Document excerpt
+++++

- Map showing Evren District in Ankara Province
- Evren Location in Turkey Evren Evren (Turkey Central Anatolia)
- Coordinates: 39°01′N 33°48′E﻿ / ﻿39.017°N 33.800°E
- Country: Turkey
- Province: Ankara

Government
- • Mayor: Hüsamettin Ünsal (AKP)
- Area: 369 km^{2} (142 sq mi)
- Elevation: 887 m (2,910 ft)
- Population (2022): 40,625
- • Density: 110/km^{2} (290/sq mi)
- Time zone: UTC+3 (TRT)
- Area code: 0312
- Website: www.evren.bel.tr

= Evren, Ankara =

Evren, formerly Çıkınağıl, is a municipality and district of Ankara Province, Turkey. Its area is 369 km^{2}, and its population is 40,625 (2022). It is 178 km from the city of Ankara. Its elevation is 887 m.

+++++

Action item
Carry on the article about Evren, Ankara, starting after its last sentence.

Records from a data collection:
+++++

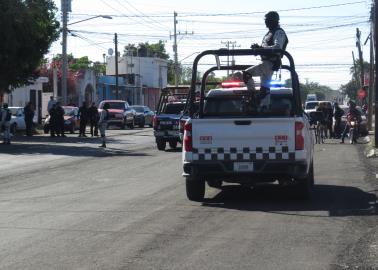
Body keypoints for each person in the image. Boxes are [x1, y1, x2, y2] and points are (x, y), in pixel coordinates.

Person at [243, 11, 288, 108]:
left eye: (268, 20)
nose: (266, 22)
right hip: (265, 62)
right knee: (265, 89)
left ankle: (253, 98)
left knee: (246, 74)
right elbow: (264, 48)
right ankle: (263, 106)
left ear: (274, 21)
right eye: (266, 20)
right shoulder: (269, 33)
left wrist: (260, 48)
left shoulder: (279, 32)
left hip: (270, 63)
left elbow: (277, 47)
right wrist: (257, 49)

+++++

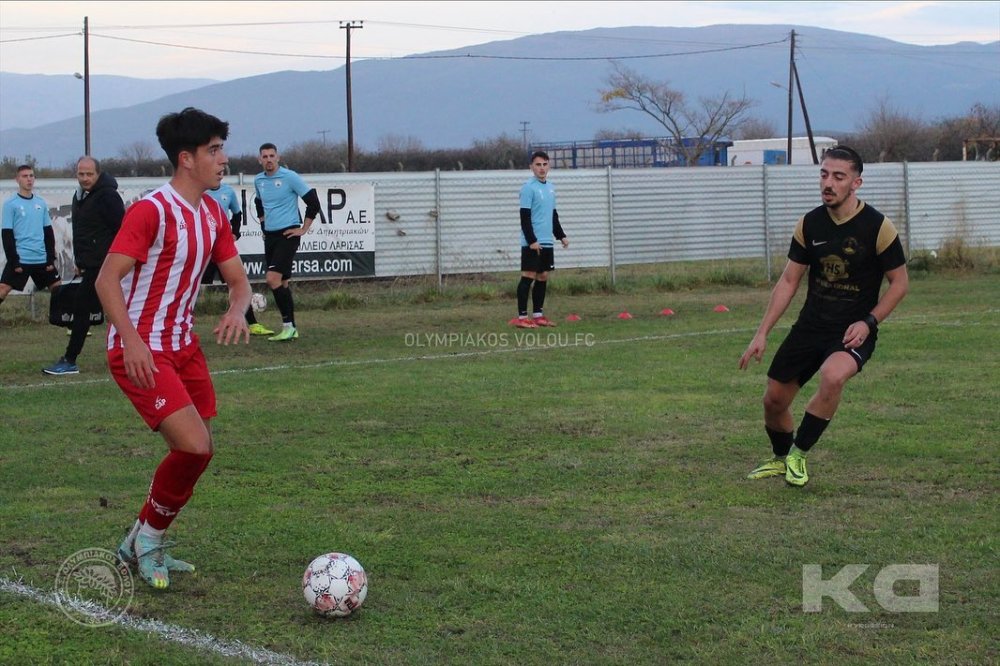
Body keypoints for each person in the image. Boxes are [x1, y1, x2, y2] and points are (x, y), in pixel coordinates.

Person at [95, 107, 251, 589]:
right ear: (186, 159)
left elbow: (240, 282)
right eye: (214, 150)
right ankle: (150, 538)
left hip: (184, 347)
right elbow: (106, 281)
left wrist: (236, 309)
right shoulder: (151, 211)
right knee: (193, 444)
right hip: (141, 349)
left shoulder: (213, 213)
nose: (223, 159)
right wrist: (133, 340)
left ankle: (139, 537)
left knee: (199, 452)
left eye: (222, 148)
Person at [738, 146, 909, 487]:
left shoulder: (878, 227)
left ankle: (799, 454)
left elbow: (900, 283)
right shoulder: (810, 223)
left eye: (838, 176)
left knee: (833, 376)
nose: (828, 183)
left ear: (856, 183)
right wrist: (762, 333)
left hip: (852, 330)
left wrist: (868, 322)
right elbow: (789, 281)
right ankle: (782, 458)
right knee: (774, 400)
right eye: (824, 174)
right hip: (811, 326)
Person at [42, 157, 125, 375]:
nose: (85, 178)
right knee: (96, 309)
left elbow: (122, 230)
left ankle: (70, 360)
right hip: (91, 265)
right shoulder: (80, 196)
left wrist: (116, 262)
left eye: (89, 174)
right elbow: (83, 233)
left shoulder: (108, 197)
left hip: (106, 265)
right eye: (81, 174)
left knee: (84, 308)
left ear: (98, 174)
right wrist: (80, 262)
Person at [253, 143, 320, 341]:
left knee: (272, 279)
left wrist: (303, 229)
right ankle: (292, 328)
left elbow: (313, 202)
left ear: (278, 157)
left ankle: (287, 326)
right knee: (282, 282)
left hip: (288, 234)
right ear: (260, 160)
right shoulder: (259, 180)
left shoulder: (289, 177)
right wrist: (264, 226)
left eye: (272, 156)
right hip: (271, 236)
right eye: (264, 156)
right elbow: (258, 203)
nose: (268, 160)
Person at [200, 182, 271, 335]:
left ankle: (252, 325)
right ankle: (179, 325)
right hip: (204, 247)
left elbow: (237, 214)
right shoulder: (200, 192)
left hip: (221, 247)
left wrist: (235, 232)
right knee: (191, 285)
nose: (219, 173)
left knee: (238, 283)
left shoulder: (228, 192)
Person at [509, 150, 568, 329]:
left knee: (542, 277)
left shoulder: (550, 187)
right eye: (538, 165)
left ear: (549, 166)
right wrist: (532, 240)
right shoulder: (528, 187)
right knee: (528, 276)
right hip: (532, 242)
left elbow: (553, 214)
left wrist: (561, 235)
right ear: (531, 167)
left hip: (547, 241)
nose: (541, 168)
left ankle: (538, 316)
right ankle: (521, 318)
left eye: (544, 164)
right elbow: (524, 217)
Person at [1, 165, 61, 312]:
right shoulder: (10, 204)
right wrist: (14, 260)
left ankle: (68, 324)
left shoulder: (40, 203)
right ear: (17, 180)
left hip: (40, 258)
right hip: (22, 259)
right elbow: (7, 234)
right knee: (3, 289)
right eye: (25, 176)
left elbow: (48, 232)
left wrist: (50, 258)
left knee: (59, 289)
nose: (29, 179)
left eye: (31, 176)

+++++

Answer section
==Name==
This small remote town on the banks of Hirfanlı reservoir, was formerly known as Çıkınağıl, and was renamed after Kenan Evren, former president of Turkey. In November 2019, Ak Party proposed renaming the city back to Çıkınağıl.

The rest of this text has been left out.